Deputy Minister in the Presidency for Performance Monitoring and Evaluation, Obed Bapela, said that the youth should understand that there is no menial job as everybody is needed for the country to run accordingly.
Panellists that engaged with the delegates include: Ezra Ndwandwe of Dualpoint Holdings; Catherine Peter of One Young World; Lucia Motloung, president of Junior Chamber South Africa; and, Absa’s Sisa Ntshona.
(Images: Ray Maota)
• Barry Hiles
Brand South Africa
Digital content manager
+27 11 483-0122
Delegates from government, big business, civil society met with young entrepreneurs and students in Sandton, Johannesburg, for Brand South Africa’s Youth Summit on 12 June, where they discussed the social and economic problems facing young South Africans today, and how the youth can take charge of their own futures.
Brand South Africa CEO Miller Matola was there to give the agency’s view on youth development, while deputy minister in the Presidency for Performance, Monitoring and Evaluation Obed Bapela delivered a keynote address on the government’s role in youth development.
About 100 young people, mostly entrepreneurs and students, got a chance to engage with business leaders and discuss active participation in the country and economy, building a competitive nation brand, and creating jobs for graduates.
South Africa, like many other countries in Africa, has a growing population of young people and, according to Brand South Africa, the energy of the youth can be harnessed to build the economy.
Different struggles, same fight
June is Youth Month in South Africa, commemorating the June 16 1976 uprising led by young students from Soweto. This year the country pays tribute to the 36th anniversary of the event, and to the pupils and community members who lost their lives in that important milestone in the struggle against apartheid.
“Youth Month is a time when we commemorate the youth of 1976 who died for their ideals of equality and freedom for all,” Matola said in his address.
Although the efforts of 1976 were for a different cause, he said, the same level of dedication is needed by the youth of today to fight for a different cause – the fight for economic emancipation, which can only be won by tackling unemployment.
“Today’s youth is liberated, but the level of unemployment among them is a social ill experienced throughout the world.
“Addressing this issue is very important in realising government’s Vision 2030.”
Vision 2030 is a programme to promote mass entrepreneurship in South Africa.
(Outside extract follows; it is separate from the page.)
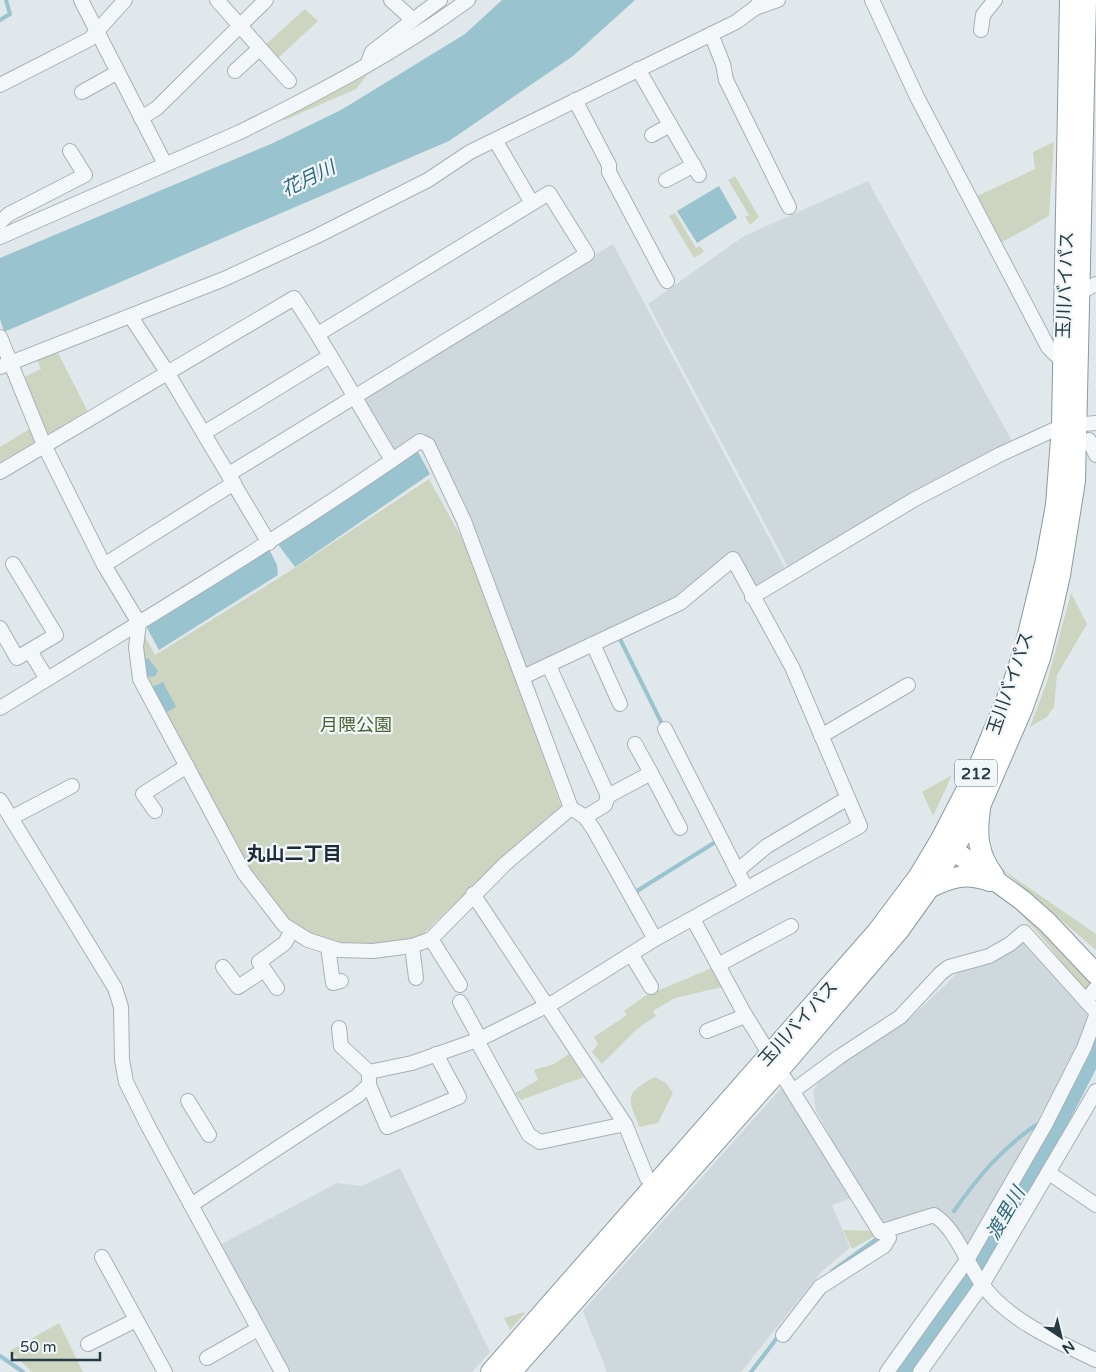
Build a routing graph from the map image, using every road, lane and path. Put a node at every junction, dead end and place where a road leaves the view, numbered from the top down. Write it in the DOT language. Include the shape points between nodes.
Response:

In its proposals on the economy and employment, the plan predicts that small and expanding firms will produce 90% of the new jobs needed for full employment.
Matola also discussed Brand South Africa’s role in nation branding, which he said is our promise of who we are to the world and a promise that we need to keep, like any other brand.
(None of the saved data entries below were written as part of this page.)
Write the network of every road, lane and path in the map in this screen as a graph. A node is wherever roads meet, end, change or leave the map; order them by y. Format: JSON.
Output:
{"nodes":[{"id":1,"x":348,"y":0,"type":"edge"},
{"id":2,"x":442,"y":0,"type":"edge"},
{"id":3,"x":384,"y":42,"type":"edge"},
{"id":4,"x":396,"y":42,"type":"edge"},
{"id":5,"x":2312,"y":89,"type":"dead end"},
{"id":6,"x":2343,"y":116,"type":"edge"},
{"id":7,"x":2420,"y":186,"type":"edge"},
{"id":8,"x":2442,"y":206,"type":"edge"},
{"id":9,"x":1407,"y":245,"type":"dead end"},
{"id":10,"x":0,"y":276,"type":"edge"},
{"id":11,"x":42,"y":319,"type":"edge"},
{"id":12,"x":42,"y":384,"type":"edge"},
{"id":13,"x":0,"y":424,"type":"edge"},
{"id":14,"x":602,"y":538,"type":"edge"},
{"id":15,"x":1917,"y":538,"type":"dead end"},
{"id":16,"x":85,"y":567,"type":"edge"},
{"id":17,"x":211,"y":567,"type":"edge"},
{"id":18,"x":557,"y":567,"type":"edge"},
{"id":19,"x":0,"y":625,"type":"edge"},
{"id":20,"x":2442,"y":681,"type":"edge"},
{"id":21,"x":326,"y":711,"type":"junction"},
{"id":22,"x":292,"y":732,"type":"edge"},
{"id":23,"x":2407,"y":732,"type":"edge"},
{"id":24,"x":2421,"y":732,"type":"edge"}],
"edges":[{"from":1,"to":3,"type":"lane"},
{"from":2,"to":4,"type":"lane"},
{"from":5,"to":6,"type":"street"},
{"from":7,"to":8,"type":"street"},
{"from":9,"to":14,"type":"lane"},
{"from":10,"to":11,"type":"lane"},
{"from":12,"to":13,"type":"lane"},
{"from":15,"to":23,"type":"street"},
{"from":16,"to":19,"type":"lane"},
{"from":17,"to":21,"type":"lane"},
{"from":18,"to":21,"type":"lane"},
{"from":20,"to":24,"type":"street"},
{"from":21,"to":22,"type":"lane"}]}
“A nation’s brand is also a way to attract investment as the world no longer owes us anything.” According to Brand South Africa, if young people take part in the development of the country, they will be partners in the process of nation building and not passive observers.
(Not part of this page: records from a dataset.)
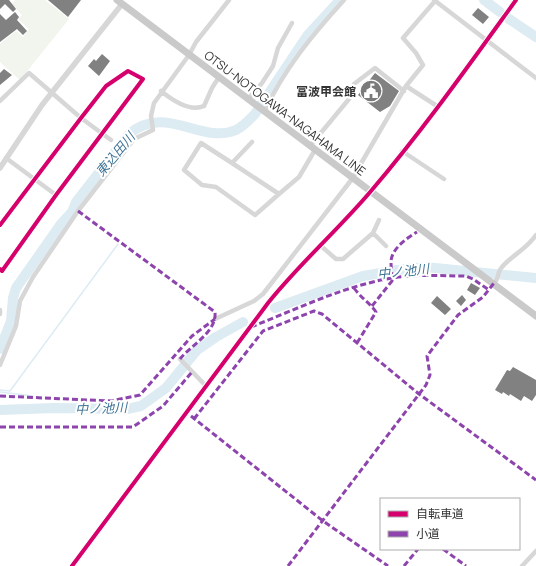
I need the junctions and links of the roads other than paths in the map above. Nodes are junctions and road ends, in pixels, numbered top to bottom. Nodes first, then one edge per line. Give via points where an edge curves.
1 (229, 0) edge
2 (344, 0) edge
3 (434, 0) edge
4 (516, 0) edge
5 (121, 1) edge
6 (292, 23) dead end
7 (487, 40) junction
8 (189, 55) junction
9 (219, 77) junction
10 (536, 78) edge
11 (405, 89) junction
12 (161, 91) junction
13 (53, 92) junction
14 (0, 101) edge
15 (251, 101) junction
16 (437, 106) junction
17 (264, 111) junction
18 (81, 118) junction
19 (102, 133) junction
20 (111, 140) dead end
21 (252, 142) dead end
22 (313, 148) junction
23 (402, 151) junction
24 (6, 158) junction
25 (232, 163) junction
26 (1, 166) edge
27 (34, 178) junction
28 (352, 179) junction
29 (444, 179) dead end
30 (371, 191) junction
31 (279, 194) junction
32 (56, 195) junction
33 (379, 220) dead end
34 (0, 225) edge
35 (373, 233) junction
36 (536, 235) edge
37 (320, 246) junction
38 (386, 246) dead end
39 (0, 269) edge
40 (493, 281) junction
41 (0, 310) edge
42 (0, 314) edge
43 (536, 316) edge
44 (215, 319) dead end
45 (180, 359) dead end
46 (0, 365) edge
47 (206, 386) junction
48 (536, 551) edge
49 (72, 566) edge
50 (522, 566) edge

1 - 8 street
2 - 17 street via 285,76
3 - 7 street
3 - 11 street via 403,38 422,65
4 - 7 street
5 - 8 main road, OTSU-NOTOGAWA-NAGAHAMA LINE
5 - 13 street
6 - 15 street via 278,48 273,66
7 - 10 street
7 - 16 street
8 - 9 main road, OTSU-NOTOGAWA-NAGAHAMA LINE
8 - 12 street
9 - 12 street via 204,106 199,108 175,102
9 - 15 main road, OTSU-NOTOGAWA-NAGAHAMA LINE
11 - 16 street
11 - 22 street via 375,68 354,84 349,99
11 - 28 street
12 - 46 street via 154,103 151,116 153,130 134,139 78,211 33,277 20,301 16,326
13 - 14 street via 29,73
13 - 18 street
13 - 24 street
15 - 17 main road, OTSU-NOTOGAWA-NAGAHAMA LINE
16 - 23 street
17 - 22 main road, OTSU-NOTOGAWA-NAGAHAMA LINE
18 - 19 street
18 - 19 street via 106,86 128,71 143,79
18 - 27 street
19 - 20 street
19 - 32 street
21 - 25 street
22 - 28 main road, OTSU-NOTOGAWA-NAGAHAMA LINE
22 - 31 street via 299,177
23 - 29 street
23 - 30 street
24 - 26 street
24 - 27 street
25 - 31 street
25 - 31 street via 201,144 184,170 202,185 216,187 255,214
27 - 32 street
27 - 34 street
28 - 30 main road, OTSU-NOTOGAWA-NAGAHAMA LINE
28 - 44 street via 262,294 254,301
30 - 37 street
30 - 40 main road, OTSU-NOTOGAWA-NAGAHAMA LINE via 461,260
32 - 39 street via 2,271
33 - 35 street
35 - 37 street via 343,259 336,259
35 - 38 street
36 - 40 street via 529,245 501,268
37 - 47 street via 284,283
40 - 43 main road, OTSU-NOTOGAWA-NAGAHAMA LINE
41 - 42 street
45 - 47 street
47 - 49 street
48 - 50 street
Speakers came from a range of organisations with a focus on youth issues, and included Catherine Peter of One Young World, Lucia Motloung of the South African chapter of Junior Chamber International and Flavio Bassi from social entrepreneur organisation Ashoka Southern Africa.
Investment in youth
Bapela quoted former Mozambique president Samora Machel, saying: “Youth is the age at which you become rich with education, or remain poor forever.”
He also spoke about how investment in youngsters is needed and how the African Union should revisit the African Youth Charter if this is to be done properly in Africa and not only South Africa.
The Youth Charter creates a legally binding framework for governments to develop supportive policies and programmes for young people, and serves to fast-track the implementation of these policies and programmes, such as investing in rapid skills development in youngsters.
“The youth should understand that there is no menial job as everybody is needed for the country to run accordingly,” Bapela said.
Using the example of two different professions, plumbers and doctors, Bapela cited how plumbers can earn higher hourly rates than doctors through their trade, but said young people tend to shun such skills.
“The only difference is that most plumbers are not able to run their businesses properly; that is why they seem to be making less money than doctors,” he said.
Entrepreneurship is the key
Entrepreneurship is another way for young people to become self-sustainable and create jobs for others.
“Entrepreneurship is vital, rather than promoting a culture of job seeking among youngsters,” said Bapela.
Most delegates agreed, with Ndwandwe citing research findings that most start-up businesses fail because of lack of funding from state organs like the National Youth Development Agency and the banks.
“Entrepreneurship is overused and least understood. It is about innovators and creators of solutions that fill a gap.” Entrepreneurship is not just sitting on a street corner selling stuff, he said.
“It is about coming up with solutions to societal problems and ways to create employment for others.”
Following the discussion session, delegates drew up recommendations on how to tackle youth unemployment, which will be compiled by Brand South Africa and presented to Bapela for him to take to provincial and national level.